Are you really going to argue that a Paladin whose order is centered all around training with a shield shouldn't get access to Shield and Weapon style because "Fighters are the masters of arms and everyone else is an amateur"?

 

It's a totally arbitrary decision to put the Styles in Fighter instead of more interesting passives, and deny them to everyone else. I don't buy the "it's special to fighters!" thing at all, Contant Recovery is special to Fighters, as well as stances, as well as various martial tactical moves around bullying enemies.

 

Actually you'd probably be better going Unbroken instead of Devoted. They get some nice shield buffs and benefits to engagement. Once Devoted get fixed such that the actually only have one weapon proficiency and penalties to everything else they won't be the one stop shop that they currently are. Throw in a fix to the too fast recovery on many melee weapons and then we can see what is powerful.

 

And i would stick with the Fighters are the masters of martial combat mantra.
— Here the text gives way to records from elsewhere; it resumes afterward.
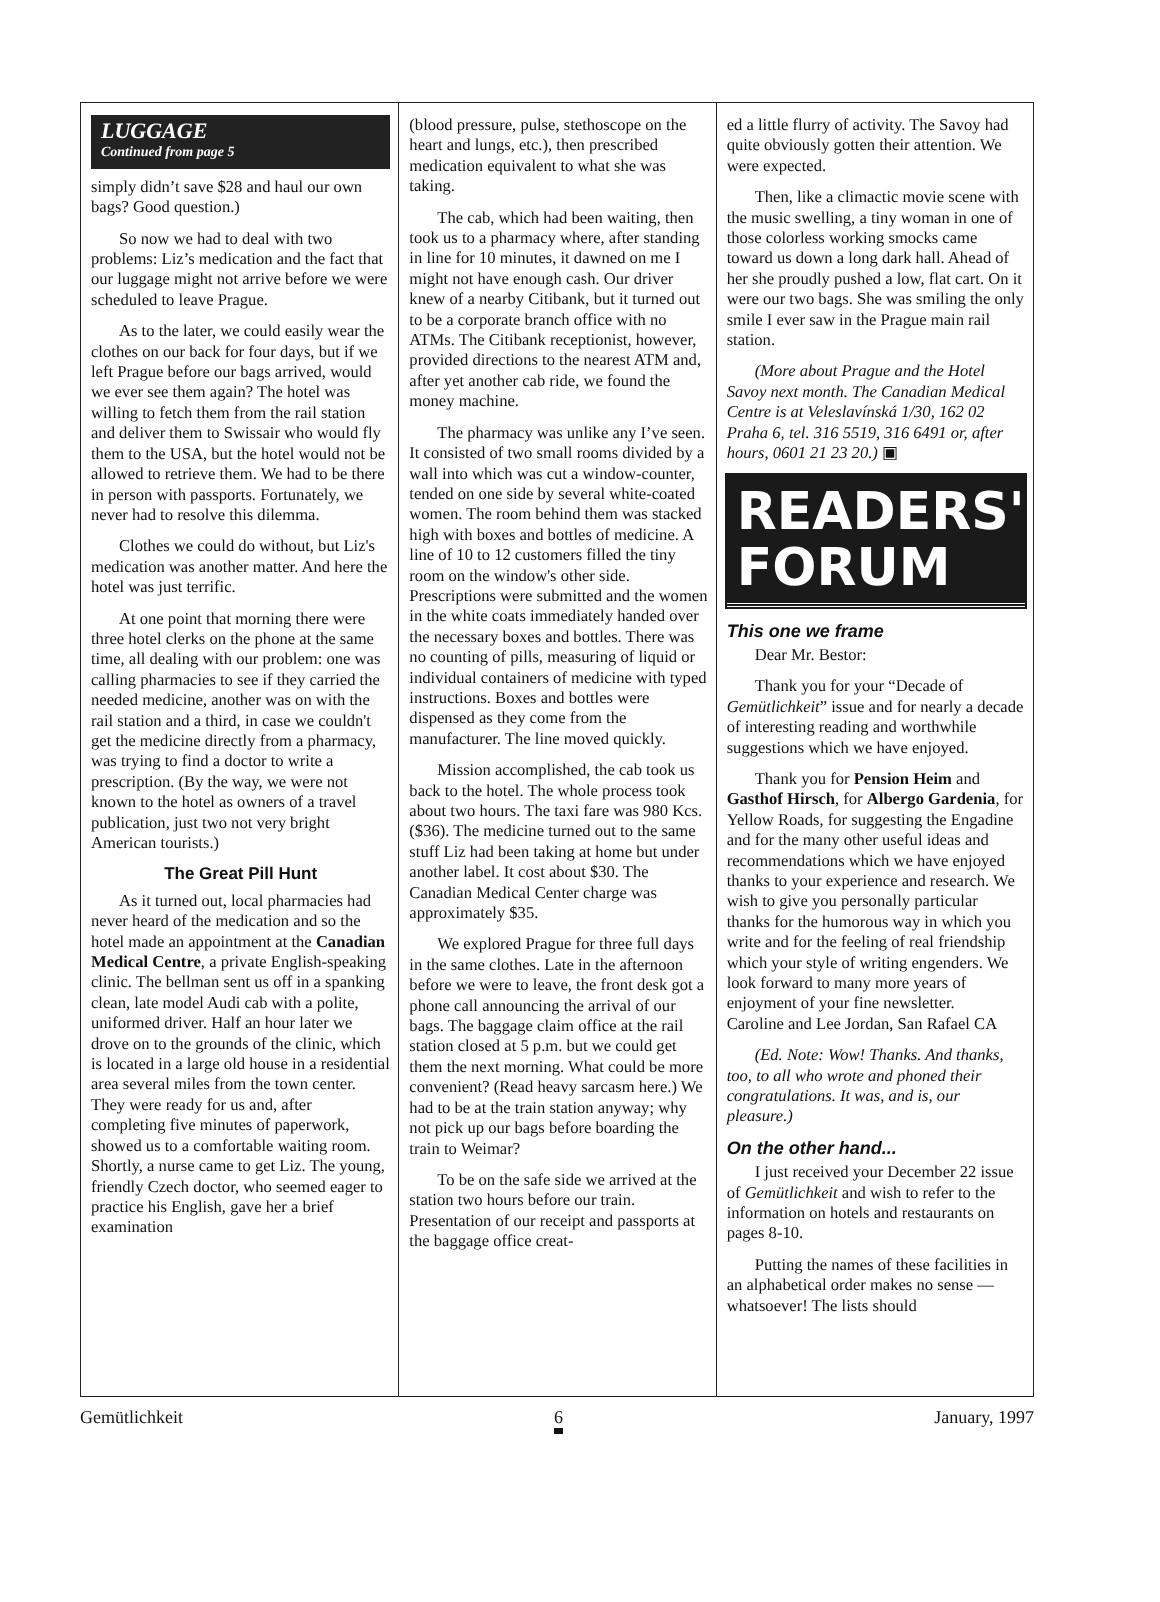LUGGAGE
Continued from page 5
simply didn’t save $28 and haul our own bags? Good question.)
So now we had to deal with two problems: Liz’s medication and the fact that our luggage might not arrive before we were scheduled to leave Prague.
As to the later, we could easily wear the clothes on our back for four days, but if we left Prague before our bags arrived, would we ever see them again? The hotel was willing to fetch them from the rail station and deliver them to Swissair who would fly them to the USA, but the hotel would not be allowed to retrieve them. We had to be there in person with passports. Fortunately, we never had to resolve this dilemma.
Clothes we could do without, but Liz's medication was another matter. And here the hotel was just terrific.
At one point that morning there were three hotel clerks on the phone at the same time, all dealing with our problem: one was calling pharmacies to see if they carried the needed medicine, another was on with the rail station and a third, in case we couldn't get the medicine directly from a pharmacy, was trying to find a doctor to write a prescription. (By the way, we were not known to the hotel as owners of a travel publication, just two not very bright American tourists.)
The Great Pill Hunt
As it turned out, local pharmacies had never heard of the medication and so the hotel made an appointment at the Canadian Medical Centre, a private English-speaking clinic. The bellman sent us off in a spanking clean, late model Audi cab with a polite, uniformed driver. Half an hour later we drove on to the grounds of the clinic, which is located in a large old house in a residential area several miles from the town center. They were ready for us and, after completing five minutes of paperwork, showed us to a comfortable waiting room. Shortly, a nurse came to get Liz. The young, friendly Czech doctor, who seemed eager to practice his English, gave her a brief examination
(blood pressure, pulse, stethoscope on the heart and lungs, etc.), then prescribed medication equivalent to what she was taking.
The cab, which had been waiting, then took us to a pharmacy where, after standing in line for 10 minutes, it dawned on me I might not have enough cash. Our driver knew of a nearby Citibank, but it turned out to be a corporate branch office with no ATMs. The Citibank receptionist, however, provided directions to the nearest ATM and, after yet another cab ride, we found the money machine.
The pharmacy was unlike any I’ve seen. It consisted of two small rooms divided by a wall into which was cut a window-counter, tended on one side by several white-coated women. The room behind them was stacked high with boxes and bottles of medicine. A line of 10 to 12 customers filled the tiny room on the window's other side. Prescriptions were submitted and the women in the white coats immediately handed over the necessary boxes and bottles. There was no counting of pills, measuring of liquid or individual containers of medicine with typed instructions. Boxes and bottles were dispensed as they come from the manufacturer. The line moved quickly.
Mission accomplished, the cab took us back to the hotel. The whole process took about two hours. The taxi fare was 980 Kcs.($36). The medicine turned out to the same stuff Liz had been taking at home but under another label. It cost about $30. The Canadian Medical Center charge was approximately $35.
We explored Prague for three full days in the same clothes. Late in the afternoon before we were to leave, the front desk got a phone call announcing the arrival of our bags. The baggage claim office at the rail station closed at 5 p.m. but we could get them the next morning. What could be more convenient? (Read heavy sarcasm here.) We had to be at the train station anyway; why not pick up our bags before boarding the train to Weimar?
To be on the safe side we arrived at the station two hours before our train. Presentation of our receipt and passports at the baggage office creat-
ed a little flurry of activity. The Savoy had quite obviously gotten their attention. We were expected.
Then, like a climactic movie scene with the music swelling, a tiny woman in one of those colorless working smocks came toward us down a long dark hall. Ahead of her she proudly pushed a low, flat cart. On it were our two bags. She was smiling the only smile I ever saw in the Prague main rail station.
(More about Prague and the Hotel Savoy next month. The Canadian Medical Centre is at Veleslavínská 1/30, 162 02 Praha 6, tel. 316 5519, 316 6491 or, after hours, 0601 21 23 20.) ▣
READERS'
FORUM
This one we frame
Dear Mr. Bestor:
Thank you for your “Decade of Gemütlichkeit” issue and for nearly a decade of interesting reading and worthwhile suggestions which we have enjoyed.
Thank you for Pension Heim and Gasthof Hirsch, for Albergo Gardenia, for Yellow Roads, for suggesting the Engadine and for the many other useful ideas and recommendations which we have enjoyed thanks to your experience and research. We wish to give you personally particular thanks for the humorous way in which you write and for the feeling of real friendship which your style of writing engenders. We look forward to many more years of enjoyment of your fine newsletter.
Caroline and Lee Jordan, San Rafael CA
(Ed. Note: Wow! Thanks. And thanks, too, to all who wrote and phoned their congratulations. It was, and is, our pleasure.)
On the other hand...
I just received your December 22 issue of Gemütlichkeit and wish to refer to the information on hotels and restaurants on pages 8-10.
Putting the names of these facilities in an alphabetical order makes no sense — whatsoever! The lists should
Gemütlichkeit 6 January, 1997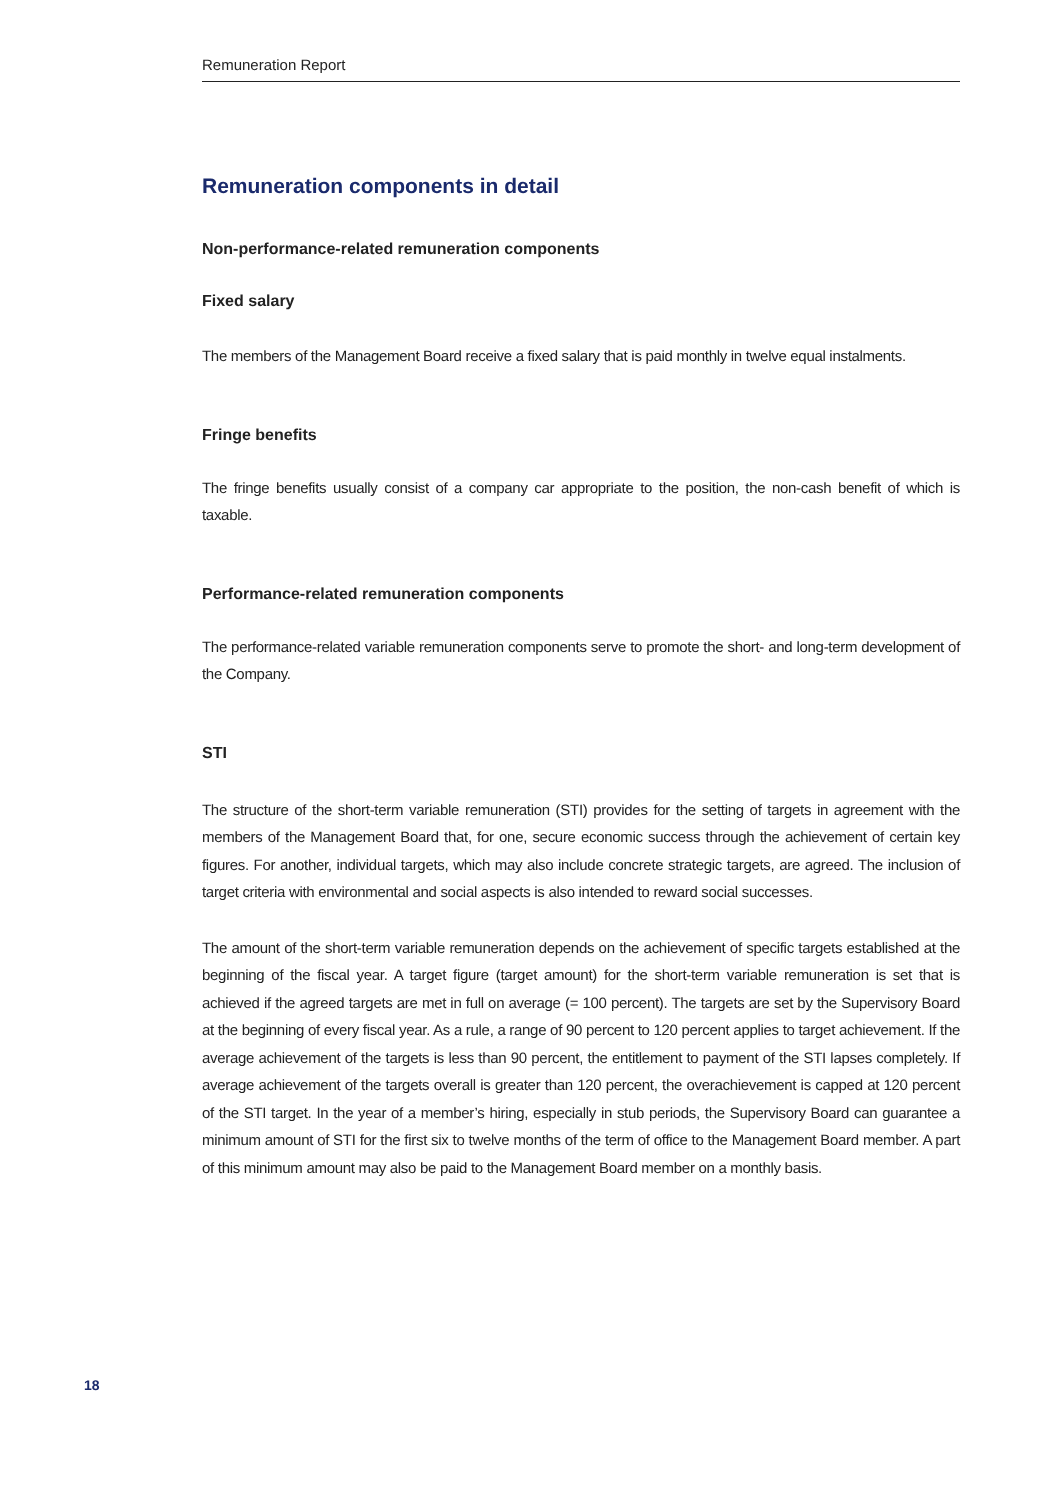Remuneration Report
Remuneration components in detail
Non-performance-related remuneration components
Fixed salary
The members of the Management Board receive a fixed salary that is paid monthly in twelve equal instalments.
Fringe benefits
The fringe benefits usually consist of a company car appropriate to the position, the non-cash benefit of which is taxable.
Performance-related remuneration components
The performance-related variable remuneration components serve to promote the short- and long-term development of the Company.
STI
The structure of the short-term variable remuneration (STI) provides for the setting of targets in agreement with the members of the Management Board that, for one, secure economic success through the achievement of certain key figures. For another, individual targets, which may also include concrete strategic targets, are agreed. The inclusion of target criteria with environmental and social aspects is also intended to reward social successes.
The amount of the short-term variable remuneration depends on the achievement of specific targets established at the beginning of the fiscal year. A target figure (target amount) for the short-term variable remuneration is set that is achieved if the agreed targets are met in full on average (= 100 percent). The targets are set by the Supervisory Board at the beginning of every fiscal year. As a rule, a range of 90 percent to 120 percent applies to target achievement. If the average achievement of the targets is less than 90 percent, the entitlement to payment of the STI lapses completely. If average achievement of the targets overall is greater than 120 percent, the overachievement is capped at 120 percent of the STI target. In the year of a member’s hiring, especially in stub periods, the Supervisory Board can guarantee a minimum amount of STI for the first six to twelve months of the term of office to the Management Board member. A part of this minimum amount may also be paid to the Management Board member on a monthly basis.
18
Paladins have lots of useful abilities why do they need to take from Fighters without having to multi?

 

I don't see why you can't just multi-class? This is the defining feature of this new game, embrace it as its not going away.

 

 

Because people don't want to lose their highest level talents. Which is why I suggested getting rid of single classed characters. At that point you're getting the flexibility and not losing anything.

 

The fix will probably be locked in Fighting Styles for Paladins. Shieldbearers will get one handed and shield. Bleakwalkers will probably get two handed, etc.

 

Everyone knows that the true Bleak Walker is the gun-adin.